Texte source |
==*==

Le mur de l'œil est la ceinture de cumulonimbus qui délimite le périmètre de l'œil
des cyclones tropicaux, une zone de beau temps relatif au centre du système où la pression est minimale. L'œil fonctionne comme un piège vers où converge l'air en surface et d'où il diverge en altitude. Ce mouvement ascensionnel se trouve dans son mur orageux qui engendre alors les phénomènes les plus violents de la tempête : pluies diluviennes, rafales de vent les plus fortes et parfois tornades.
Conditions météorologiques au niveau du mur
Caractéristiques des cumulonimbus
Contrairement aux nuages d'orage ordinaires qui ont un développement quasi vertical, les nuages formant le mur de l'œil ont la forme d'un entonnoir s'évasant vers le haut (ou de gradins de stade). Contrairement aux apparences, les courants ascendants ne sont pas très violents et sont en moyenne de seulement 6 m/s[1] et la vitesse verticale dépasse rarement 15 m/s. Dans l'ouest américain, il est courant d'avoir par beau temps des courants ascendants de 6 à 8 m/s. De plus, les orages supercellulaires des latitudes moyennes peuvent engendrer des courants ascendants de 45 m/s soit 90 nœuds[2], soit quasiment un ordre de magnitude en plus.
Mésovortex du mur
Les mésovortex du mur de l'œil sont des tourbillons de très petite échelle qui se trouvent dans le mur orageux central des cyclones tropicaux très intenses. Ils sont similaires à des tourbillons de succion dans les tornades à entonnoirs multiples. Le vent peut y être jusqu'à 10 % supérieurs à celui dans le reste du mur. Ils sont fréquents à certains moments de la vie du cyclone. Ils ont un comportement singulier, effectuant généralement une orbite autour du centre du cyclone mais occasionnellement demeurent stationnaires ou même traversent de part en part le centre.
Les observations de ce phénomène[4] ont pu être reproduits expérimentalement[5] et théoriquement[6]. Ces tourbillons sont un facteur important après que le cyclone a touché terre. Les méso-vortex peuvent en effet alors transmettre leur rotation aux orages inclus dans le système et la friction de la terre permet de concentrer celle-ci près du sol ce qui peut causer des groupes de tornades.

==*==

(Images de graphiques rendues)
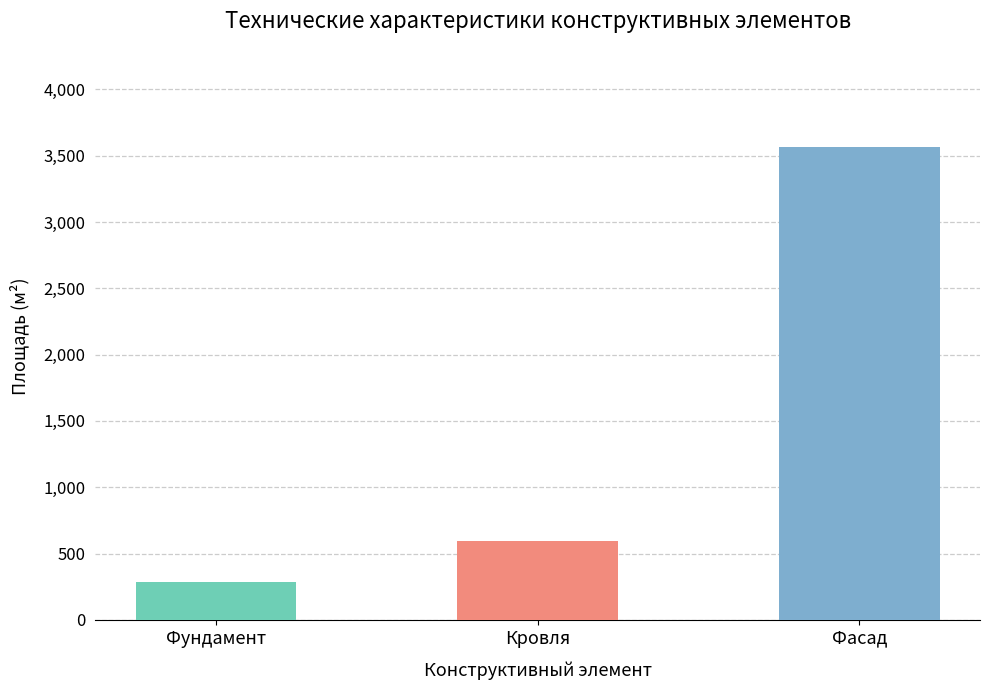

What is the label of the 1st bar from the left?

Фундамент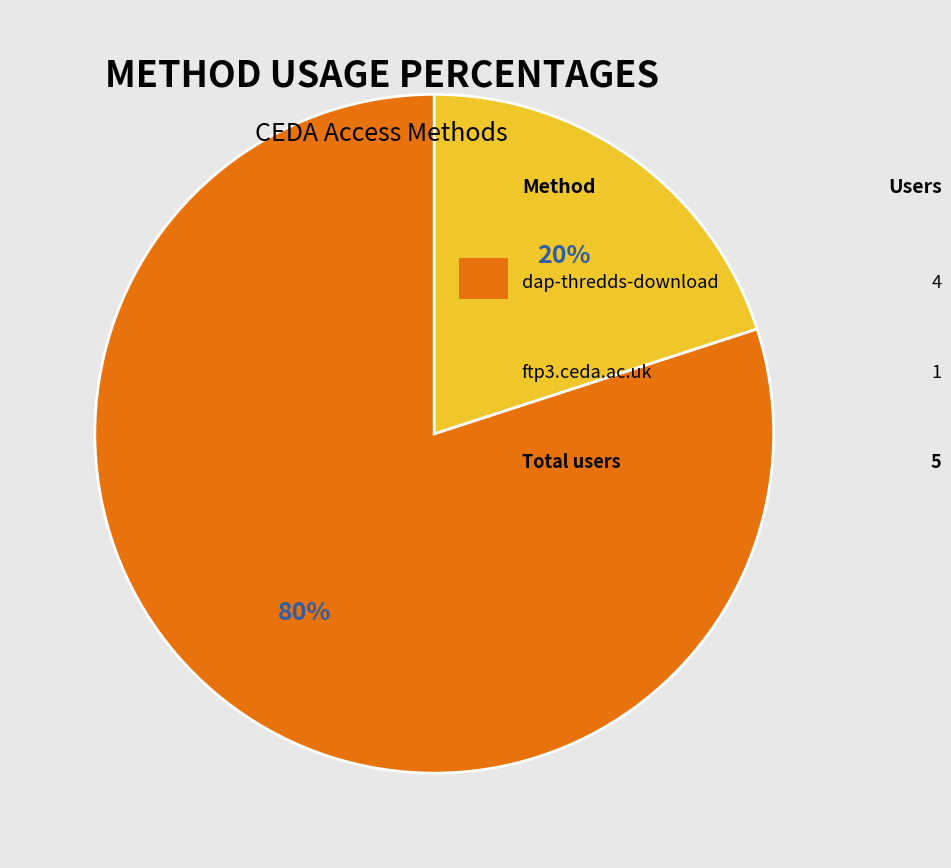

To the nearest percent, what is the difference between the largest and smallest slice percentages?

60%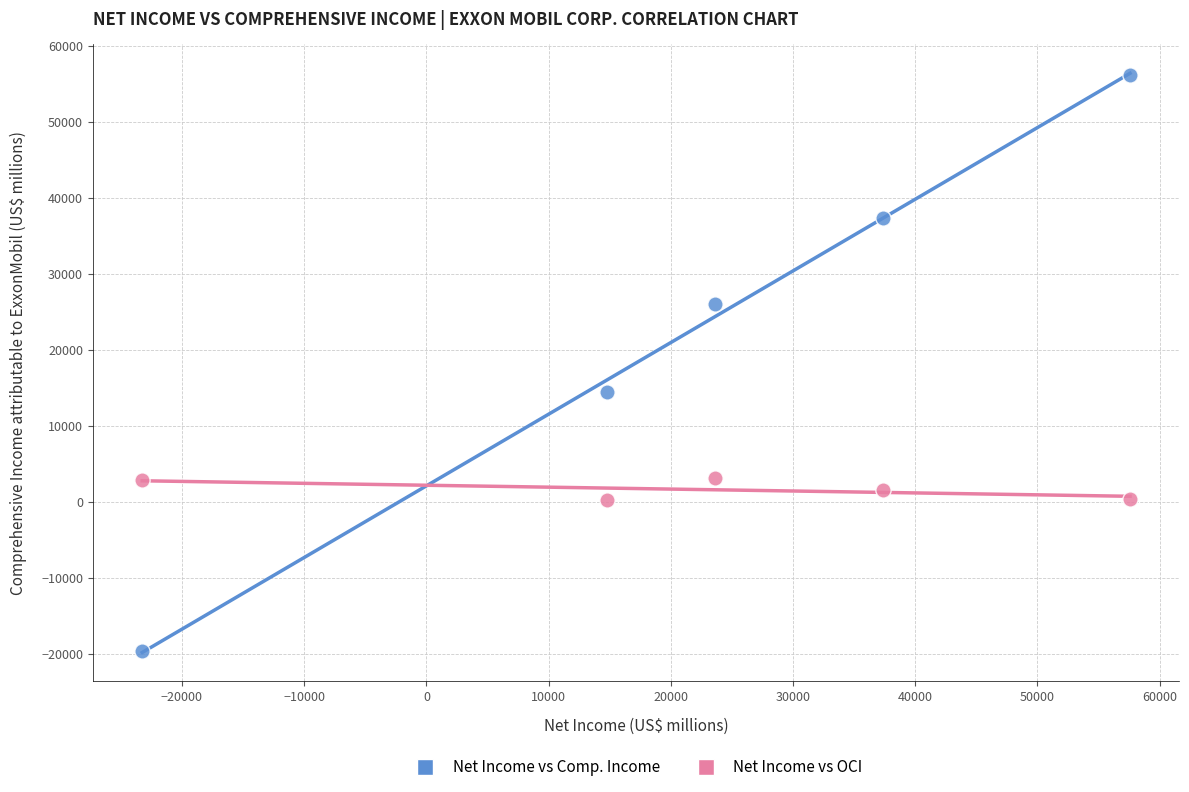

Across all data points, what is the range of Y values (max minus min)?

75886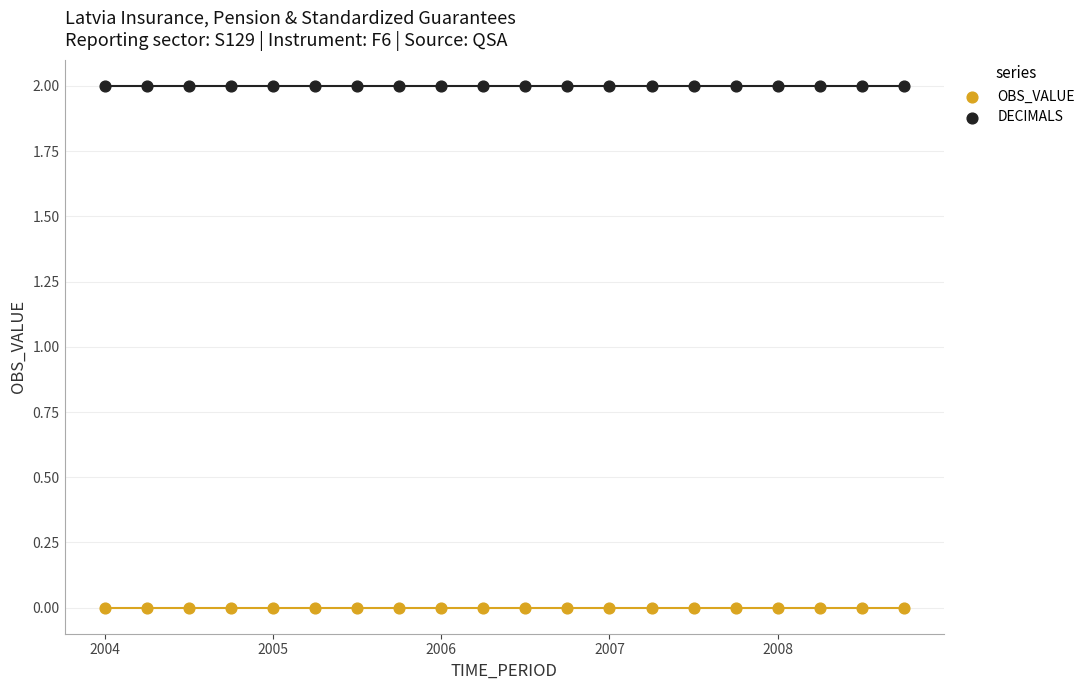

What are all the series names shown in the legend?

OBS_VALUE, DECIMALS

==*==

Consigne A | D'après le texte source, quelle est la vitesse moyenne des courants ascendants dans le mur de l'œil ?
Consigne B | Énumérez les phénomènes les plus violents de la tempête que le texte source attribue au mur orageux.
Consigne C | Recopiez le passage du texte source allant de « Conditions météorologiques au » jusqu'à « magnitude en plus. », en substituant « mouvements ascendants » à « courants ascendants ».

Réponse attendue A | Elle est en moyenne de seulement 6 m/s.

Réponse attendue B | Pluies diluviennes, rafales de vent les plus fortes, tornades (parfois)

Réponse attendue C |
Conditions météorologiques au niveau du mur
Caractéristiques des cumulonimbus
Contrairement aux nuages d'orage ordinaires qui ont un développement quasi vertical, les nuages formant le mur de l'œil ont la forme d'un entonnoir s'évasant vers le haut (ou de gradins de stade). Contrairement aux apparences, les mouvements ascendants ne sont pas très violents et sont en moyenne de seulement 6 m/s[1] et la vitesse verticale dépasse rarement 15 m/s. Dans l'ouest américain, il est courant d'avoir par beau temps des mouvements ascendants de 6 à 8 m/s. De plus, les orages supercellulaires des latitudes moyennes peuvent engendrer des mouvements ascendants de 45 m/s soit 90 nœuds[2], soit quasiment un ordre de magnitude en plus.